Hacker News new | ask | show | jobs
by mumblemumble 1149 days ago
Also, multi-head attention strikes me as being about as close to how language semantics seems to actually work in human brains as I've seen.

Lots of caveats there, of course. First off, I don't know much about the neurology, I just have an amateur interest in second language acquisition research that sometimes brings me into contact with this sort of thing. On the ANN side, which is closer to my actual wheelhouse, we definitely don't actually have any way of knowing if the actual mechanism is all that close, and I'm guessing it probably isn't even close since ANN's don't actually work that similarly to brains. Nor does it need to be, but, intuitively, there's still something promising about an ANN architecture that's vaguely capable of mimicking the behavior of modules in an existing system (human brains) that's well known to be capable of doing the job.
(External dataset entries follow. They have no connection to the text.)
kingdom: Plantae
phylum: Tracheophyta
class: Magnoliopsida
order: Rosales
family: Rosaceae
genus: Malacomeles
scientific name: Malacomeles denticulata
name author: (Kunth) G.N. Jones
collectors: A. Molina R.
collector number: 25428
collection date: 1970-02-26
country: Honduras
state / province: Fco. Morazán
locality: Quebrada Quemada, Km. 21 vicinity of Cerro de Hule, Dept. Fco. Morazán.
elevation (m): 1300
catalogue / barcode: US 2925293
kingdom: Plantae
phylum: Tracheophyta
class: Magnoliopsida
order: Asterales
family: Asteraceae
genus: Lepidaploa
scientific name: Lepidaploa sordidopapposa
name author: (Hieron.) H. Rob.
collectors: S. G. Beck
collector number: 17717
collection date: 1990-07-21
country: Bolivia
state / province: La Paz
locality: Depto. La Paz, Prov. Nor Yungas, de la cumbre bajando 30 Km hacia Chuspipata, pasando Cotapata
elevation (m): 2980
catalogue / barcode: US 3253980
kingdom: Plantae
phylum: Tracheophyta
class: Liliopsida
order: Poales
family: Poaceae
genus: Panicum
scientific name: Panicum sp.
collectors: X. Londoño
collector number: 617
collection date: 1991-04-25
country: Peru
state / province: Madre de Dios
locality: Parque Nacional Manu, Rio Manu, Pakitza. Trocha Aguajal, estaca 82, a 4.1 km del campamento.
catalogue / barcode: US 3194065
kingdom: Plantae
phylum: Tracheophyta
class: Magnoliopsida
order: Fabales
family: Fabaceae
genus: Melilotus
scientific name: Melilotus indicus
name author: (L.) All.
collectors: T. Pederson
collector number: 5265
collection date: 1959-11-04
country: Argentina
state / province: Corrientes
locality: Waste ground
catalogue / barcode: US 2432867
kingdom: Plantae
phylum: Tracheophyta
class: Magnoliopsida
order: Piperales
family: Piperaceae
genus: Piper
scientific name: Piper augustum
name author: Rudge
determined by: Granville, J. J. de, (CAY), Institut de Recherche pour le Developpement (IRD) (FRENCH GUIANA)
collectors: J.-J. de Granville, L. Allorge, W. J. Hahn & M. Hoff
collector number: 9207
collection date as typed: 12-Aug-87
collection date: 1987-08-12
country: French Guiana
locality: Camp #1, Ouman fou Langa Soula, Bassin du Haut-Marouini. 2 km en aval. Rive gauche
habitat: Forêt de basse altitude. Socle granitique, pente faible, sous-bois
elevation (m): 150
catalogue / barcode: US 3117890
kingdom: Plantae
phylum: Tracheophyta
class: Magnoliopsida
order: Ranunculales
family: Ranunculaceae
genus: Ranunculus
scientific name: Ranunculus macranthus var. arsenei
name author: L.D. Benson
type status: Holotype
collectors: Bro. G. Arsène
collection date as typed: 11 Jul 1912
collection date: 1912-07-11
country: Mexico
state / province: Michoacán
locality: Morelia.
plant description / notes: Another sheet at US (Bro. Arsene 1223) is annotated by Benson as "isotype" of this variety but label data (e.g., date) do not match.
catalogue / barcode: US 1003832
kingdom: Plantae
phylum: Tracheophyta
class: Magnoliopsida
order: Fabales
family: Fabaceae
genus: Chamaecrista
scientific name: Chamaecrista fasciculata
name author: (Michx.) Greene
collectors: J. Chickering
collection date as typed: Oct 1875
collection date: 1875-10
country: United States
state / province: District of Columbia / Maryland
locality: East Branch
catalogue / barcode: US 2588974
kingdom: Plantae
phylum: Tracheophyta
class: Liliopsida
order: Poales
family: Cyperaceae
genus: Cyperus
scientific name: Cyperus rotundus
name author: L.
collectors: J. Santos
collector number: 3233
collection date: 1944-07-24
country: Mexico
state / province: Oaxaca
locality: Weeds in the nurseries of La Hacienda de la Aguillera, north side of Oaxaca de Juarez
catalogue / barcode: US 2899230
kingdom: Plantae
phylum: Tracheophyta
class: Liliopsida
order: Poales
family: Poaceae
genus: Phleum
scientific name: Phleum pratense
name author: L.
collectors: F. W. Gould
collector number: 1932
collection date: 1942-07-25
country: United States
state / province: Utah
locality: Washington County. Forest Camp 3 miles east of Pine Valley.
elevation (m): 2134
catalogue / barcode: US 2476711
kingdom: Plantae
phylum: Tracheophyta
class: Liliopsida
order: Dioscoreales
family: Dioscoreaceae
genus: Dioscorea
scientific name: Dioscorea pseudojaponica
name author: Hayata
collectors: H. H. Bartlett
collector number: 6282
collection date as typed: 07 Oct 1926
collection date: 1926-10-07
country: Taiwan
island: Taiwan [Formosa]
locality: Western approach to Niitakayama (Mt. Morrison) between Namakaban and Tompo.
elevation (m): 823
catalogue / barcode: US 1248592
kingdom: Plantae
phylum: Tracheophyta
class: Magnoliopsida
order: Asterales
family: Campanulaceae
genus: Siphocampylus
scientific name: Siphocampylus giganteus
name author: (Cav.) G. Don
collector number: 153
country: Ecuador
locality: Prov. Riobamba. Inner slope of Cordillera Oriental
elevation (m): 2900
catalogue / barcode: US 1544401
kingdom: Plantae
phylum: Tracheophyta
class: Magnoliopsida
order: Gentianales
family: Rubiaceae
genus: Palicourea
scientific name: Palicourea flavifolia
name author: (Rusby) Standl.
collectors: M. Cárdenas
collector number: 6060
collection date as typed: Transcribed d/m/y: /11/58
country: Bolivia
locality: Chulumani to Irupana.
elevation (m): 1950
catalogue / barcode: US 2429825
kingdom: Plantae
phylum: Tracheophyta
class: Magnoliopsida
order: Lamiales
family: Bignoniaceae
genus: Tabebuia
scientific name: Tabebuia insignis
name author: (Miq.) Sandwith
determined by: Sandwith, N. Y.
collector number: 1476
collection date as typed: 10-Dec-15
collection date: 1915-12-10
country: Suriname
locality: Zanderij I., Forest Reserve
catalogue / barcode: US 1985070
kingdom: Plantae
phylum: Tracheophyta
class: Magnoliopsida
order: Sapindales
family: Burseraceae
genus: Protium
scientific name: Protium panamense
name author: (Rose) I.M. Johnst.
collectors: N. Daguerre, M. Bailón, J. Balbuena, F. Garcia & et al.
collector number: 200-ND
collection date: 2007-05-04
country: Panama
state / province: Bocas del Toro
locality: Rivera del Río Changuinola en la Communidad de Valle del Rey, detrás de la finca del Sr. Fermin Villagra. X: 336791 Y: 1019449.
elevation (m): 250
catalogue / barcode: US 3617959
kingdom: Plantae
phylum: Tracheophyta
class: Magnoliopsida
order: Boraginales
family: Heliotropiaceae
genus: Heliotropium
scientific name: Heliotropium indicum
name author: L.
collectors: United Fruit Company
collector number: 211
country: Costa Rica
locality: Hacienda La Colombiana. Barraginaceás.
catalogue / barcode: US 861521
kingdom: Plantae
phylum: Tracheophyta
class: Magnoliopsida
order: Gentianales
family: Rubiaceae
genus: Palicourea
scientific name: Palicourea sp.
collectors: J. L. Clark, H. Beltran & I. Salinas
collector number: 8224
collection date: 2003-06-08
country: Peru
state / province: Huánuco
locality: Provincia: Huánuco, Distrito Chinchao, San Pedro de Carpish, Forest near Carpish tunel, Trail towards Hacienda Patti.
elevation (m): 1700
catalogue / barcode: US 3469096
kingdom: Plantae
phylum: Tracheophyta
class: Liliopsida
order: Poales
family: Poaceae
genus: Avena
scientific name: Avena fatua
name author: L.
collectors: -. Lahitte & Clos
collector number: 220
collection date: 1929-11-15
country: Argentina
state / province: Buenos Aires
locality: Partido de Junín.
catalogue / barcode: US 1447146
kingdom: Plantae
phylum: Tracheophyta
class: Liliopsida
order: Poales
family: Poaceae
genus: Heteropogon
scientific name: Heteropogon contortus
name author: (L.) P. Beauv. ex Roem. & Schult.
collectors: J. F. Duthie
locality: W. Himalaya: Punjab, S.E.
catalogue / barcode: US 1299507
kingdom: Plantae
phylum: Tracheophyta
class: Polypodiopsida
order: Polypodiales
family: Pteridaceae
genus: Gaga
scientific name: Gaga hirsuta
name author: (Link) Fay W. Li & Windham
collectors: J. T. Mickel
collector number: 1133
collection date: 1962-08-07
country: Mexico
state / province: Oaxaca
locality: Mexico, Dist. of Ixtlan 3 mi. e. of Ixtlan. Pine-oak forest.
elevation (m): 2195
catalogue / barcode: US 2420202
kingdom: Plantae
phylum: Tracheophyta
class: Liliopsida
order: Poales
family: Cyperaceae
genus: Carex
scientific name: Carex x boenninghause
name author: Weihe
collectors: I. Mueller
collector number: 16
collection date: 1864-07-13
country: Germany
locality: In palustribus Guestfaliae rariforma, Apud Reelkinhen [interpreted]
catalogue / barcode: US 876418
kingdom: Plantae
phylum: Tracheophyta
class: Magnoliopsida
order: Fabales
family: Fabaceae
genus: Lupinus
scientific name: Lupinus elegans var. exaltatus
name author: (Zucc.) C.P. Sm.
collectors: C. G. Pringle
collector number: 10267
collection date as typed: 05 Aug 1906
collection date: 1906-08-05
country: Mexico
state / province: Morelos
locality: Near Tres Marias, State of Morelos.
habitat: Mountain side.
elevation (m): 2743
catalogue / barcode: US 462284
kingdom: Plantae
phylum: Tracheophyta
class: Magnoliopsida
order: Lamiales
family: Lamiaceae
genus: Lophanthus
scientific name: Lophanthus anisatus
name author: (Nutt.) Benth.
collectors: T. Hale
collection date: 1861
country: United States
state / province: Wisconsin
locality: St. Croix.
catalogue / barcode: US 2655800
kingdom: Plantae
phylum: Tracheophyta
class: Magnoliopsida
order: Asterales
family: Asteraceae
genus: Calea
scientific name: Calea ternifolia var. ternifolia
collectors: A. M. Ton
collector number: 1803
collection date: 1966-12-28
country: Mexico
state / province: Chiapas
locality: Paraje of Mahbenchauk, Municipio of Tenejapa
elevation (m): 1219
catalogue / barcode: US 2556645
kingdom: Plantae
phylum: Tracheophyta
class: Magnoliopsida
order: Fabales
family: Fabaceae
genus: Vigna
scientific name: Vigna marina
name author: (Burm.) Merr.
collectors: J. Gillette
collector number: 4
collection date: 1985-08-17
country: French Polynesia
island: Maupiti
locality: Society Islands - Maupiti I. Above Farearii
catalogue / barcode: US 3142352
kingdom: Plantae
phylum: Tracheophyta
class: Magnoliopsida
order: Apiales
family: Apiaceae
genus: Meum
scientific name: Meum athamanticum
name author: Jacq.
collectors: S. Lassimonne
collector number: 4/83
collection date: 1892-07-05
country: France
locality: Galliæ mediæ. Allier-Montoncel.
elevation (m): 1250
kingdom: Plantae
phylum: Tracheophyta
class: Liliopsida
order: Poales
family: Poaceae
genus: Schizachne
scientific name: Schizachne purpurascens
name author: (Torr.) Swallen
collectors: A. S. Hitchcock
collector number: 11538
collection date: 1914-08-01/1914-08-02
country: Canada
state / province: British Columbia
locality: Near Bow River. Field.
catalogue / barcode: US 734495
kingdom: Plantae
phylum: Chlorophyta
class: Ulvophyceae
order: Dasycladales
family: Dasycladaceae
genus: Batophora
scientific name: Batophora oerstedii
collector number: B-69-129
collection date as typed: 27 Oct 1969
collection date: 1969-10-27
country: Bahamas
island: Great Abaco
I'm not super wild about the bidirectional recurrent layers, either, because they impose some restrictions that clearly aren't great, such as the hard limit on input size. et cetera. But it still strikes me as another big step in a good direction.

1 comments

I'm currently working on a variation of a spiking neural network that learns by making and purging connections between neurons, which so far has been pretty interesting, though I am having a hard time getting it to output anything more than just the patterns it recognised. I did play around with adding its outputs to the input list, making it sort of recurrent but its practically impossible to decode anything thats going on inside of the network. Im thinking of tracking the inputs around to see what its doing right now, might be interesting to see it generate some sort of tree-like structure.
Are you familiar with the edge popup algorithm introduced in "What's Hidden in a Randomly Weighted Neural Network?" https://arxiv.org/abs/1911.13299v2

Seems relevant to what you're working on. It starts with a randomly initialized, overparameterized neural net, but instead of gradient descent backpropagation, it learns by deleting connection edges.

I haven't read it, thanks a lot! I'm probably going to use it in an essay I'm writing about the topic.